Dans le souci de ne pas être surpris par les événement, fait savoir Africa News, le président angolais n'aurait toujours pas abandonné l'option de faire intervenir ses troupes aéroportées d'élite au Nord-Kivu, afin de mettre un terme, une fois pour toutes, à l'aventure militaire du M23 et de ses parrains rwando-ougandais.
La méfiance de Dos Santos se serait accrue lorsqu'il a appris que ses homologues Museveni et Kagame bouderaient le projet de faire participer des soldats de l'Angola et du Congo/Brazzaville dans la force internationale neutre. Africa News révèle que le vice-président du Kenya, Stephen Kalonzo Musyoka, qui s'était farouchement opposé au projet de mise en place de cette Force internationale d'interposition entre le Rwanda et la RDC, a involontairement apporté de l'eau au moulin du président angolais. En affirmant que cette initiative n'allait pas apporter une solution durable à l'insécurité au Nord-Kivu, le délégué du Kenya a poussé le maître de Luanda à se méfier davantage des promesses de Museveni de contribuer à la résolution pacifique de la guerre de l'Est du Congo démocratique.
Selon Africa News, Dos Santos redoute terriblement l'effet de boomerang sur son pays, au cas où son géant voisin venait à être déstabilisé.

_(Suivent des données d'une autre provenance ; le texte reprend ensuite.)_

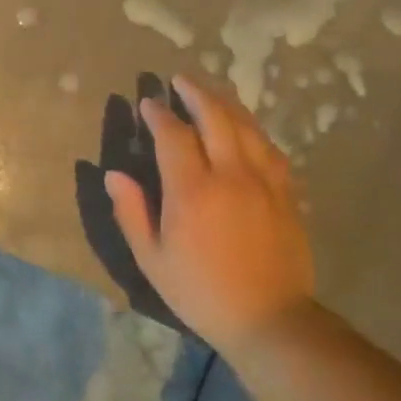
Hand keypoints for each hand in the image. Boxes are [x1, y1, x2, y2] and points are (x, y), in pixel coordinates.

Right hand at [105, 74, 315, 351]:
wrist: (270, 320)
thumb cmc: (201, 292)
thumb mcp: (152, 259)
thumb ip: (131, 212)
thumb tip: (113, 174)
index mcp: (192, 191)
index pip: (173, 135)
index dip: (159, 114)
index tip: (148, 102)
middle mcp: (230, 175)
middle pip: (215, 117)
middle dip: (195, 93)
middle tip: (180, 80)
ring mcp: (264, 182)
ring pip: (246, 126)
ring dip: (226, 103)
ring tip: (211, 92)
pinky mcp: (286, 193)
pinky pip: (270, 148)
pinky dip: (254, 129)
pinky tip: (246, 128)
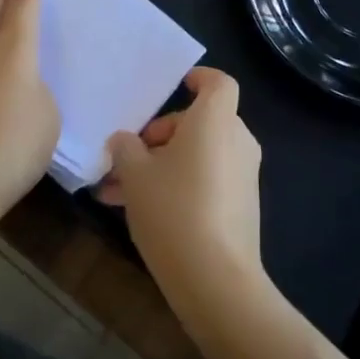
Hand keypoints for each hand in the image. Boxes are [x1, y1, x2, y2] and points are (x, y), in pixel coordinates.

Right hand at [98, 67, 264, 312]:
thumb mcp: (134, 175)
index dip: (199, 78)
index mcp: (215, 121)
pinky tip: (139, 212)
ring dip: (161, 165)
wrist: (216, 280)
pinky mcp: (241, 206)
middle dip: (160, 136)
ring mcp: (243, 175)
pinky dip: (178, 185)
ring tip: (116, 192)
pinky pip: (207, 180)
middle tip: (126, 157)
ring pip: (198, 155)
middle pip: (200, 122)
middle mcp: (236, 141)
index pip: (219, 83)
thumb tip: (124, 141)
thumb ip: (125, 148)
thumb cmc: (173, 209)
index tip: (176, 86)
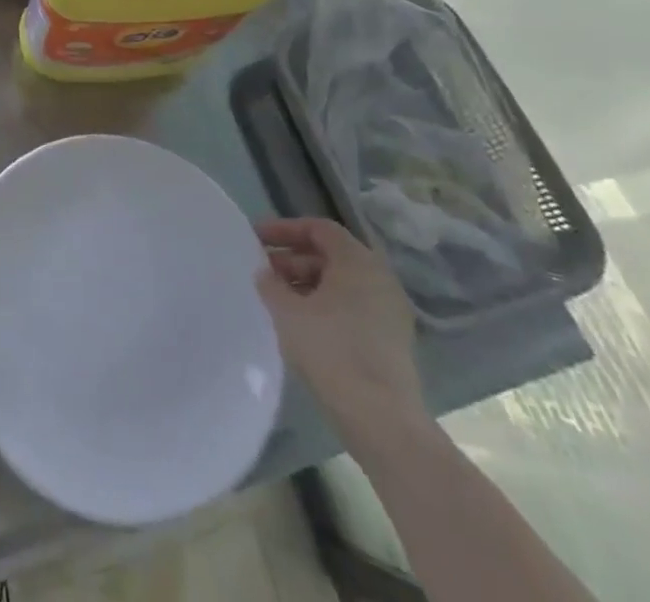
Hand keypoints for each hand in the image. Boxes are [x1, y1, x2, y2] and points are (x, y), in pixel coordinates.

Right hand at [254, 217, 426, 446]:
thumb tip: (266, 273)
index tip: (256, 239)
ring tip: (279, 300)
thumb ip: (271, 284)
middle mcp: (380, 278)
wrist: (382, 421)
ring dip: (308, 284)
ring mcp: (391, 311)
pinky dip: (327, 305)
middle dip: (294, 259)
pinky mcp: (393, 339)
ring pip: (343, 283)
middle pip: (331, 255)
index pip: (319, 228)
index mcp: (358, 261)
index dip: (284, 229)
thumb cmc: (331, 352)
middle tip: (264, 272)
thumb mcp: (287, 312)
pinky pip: (354, 306)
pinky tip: (303, 325)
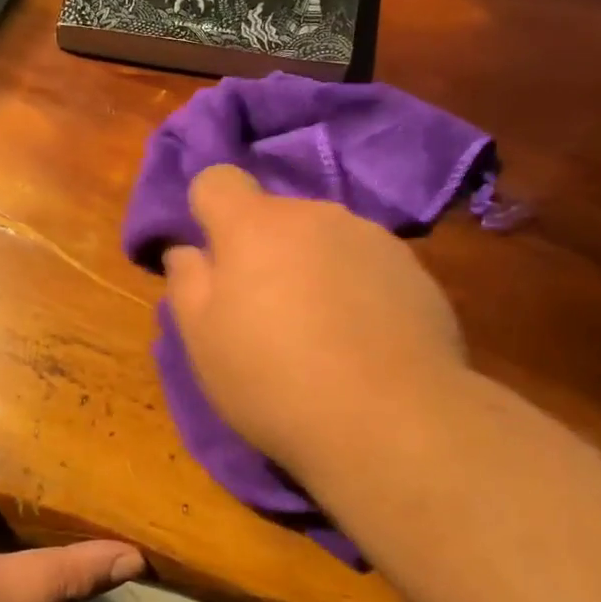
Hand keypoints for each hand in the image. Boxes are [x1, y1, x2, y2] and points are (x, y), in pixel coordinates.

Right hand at [163, 166, 467, 482]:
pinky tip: (363, 340)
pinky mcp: (413, 269)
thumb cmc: (275, 381)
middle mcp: (316, 215)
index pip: (218, 180)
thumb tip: (187, 250)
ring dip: (312, 268)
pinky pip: (366, 265)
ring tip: (322, 332)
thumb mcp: (203, 342)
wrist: (391, 421)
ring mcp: (371, 238)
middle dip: (263, 249)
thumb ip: (187, 283)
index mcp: (255, 225)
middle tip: (265, 311)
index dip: (207, 211)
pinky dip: (356, 288)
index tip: (213, 258)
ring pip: (323, 240)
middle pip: (275, 215)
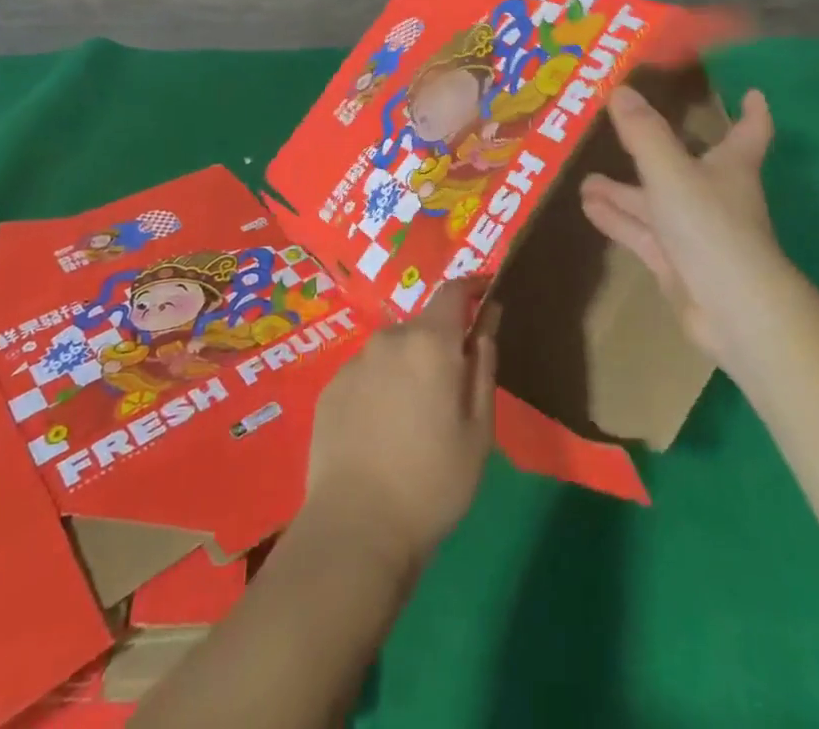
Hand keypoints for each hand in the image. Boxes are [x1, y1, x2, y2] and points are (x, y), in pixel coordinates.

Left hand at [300, 278, 497, 572]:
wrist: (355, 531)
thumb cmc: (432, 483)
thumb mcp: (479, 429)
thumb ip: (484, 366)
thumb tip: (488, 319)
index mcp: (431, 342)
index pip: (453, 292)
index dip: (473, 287)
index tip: (487, 293)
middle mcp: (390, 338)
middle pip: (423, 326)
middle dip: (441, 344)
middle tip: (452, 389)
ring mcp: (355, 362)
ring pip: (393, 351)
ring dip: (409, 367)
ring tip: (414, 417)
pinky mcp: (331, 389)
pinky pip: (367, 374)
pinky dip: (381, 387)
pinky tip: (382, 430)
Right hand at [579, 86, 780, 367]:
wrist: (731, 309)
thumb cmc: (710, 226)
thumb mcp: (670, 171)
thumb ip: (643, 133)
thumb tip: (619, 90)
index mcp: (729, 167)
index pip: (748, 132)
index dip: (750, 112)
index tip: (751, 93)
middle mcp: (714, 195)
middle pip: (684, 166)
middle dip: (655, 151)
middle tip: (623, 129)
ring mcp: (695, 233)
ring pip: (655, 203)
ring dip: (623, 191)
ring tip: (585, 179)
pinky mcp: (677, 264)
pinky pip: (642, 234)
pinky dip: (617, 220)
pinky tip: (588, 209)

Il est à espérer que les officiels congolais vont prendre à cœur les informations mise sur la place publique par ce quotidien kenyan et arrêter les dispositions utiles face à la manière dont Museveni gère le dossier sécuritaire du Nord-Kivu. Le doute devrait être de mise non seulement face aux propositions de ce médiateur dont le camp est archiconnu, mais aussi de ses co-facilitateurs, les anciens présidents du Nigeria Olusegun Obasanjo et du Kenya Benjamin Mkapa. La nation congolaise est en grand danger de balkanisation. La vigilance doit être permanente dans les rangs des défenseurs des intérêts du peuple congolais.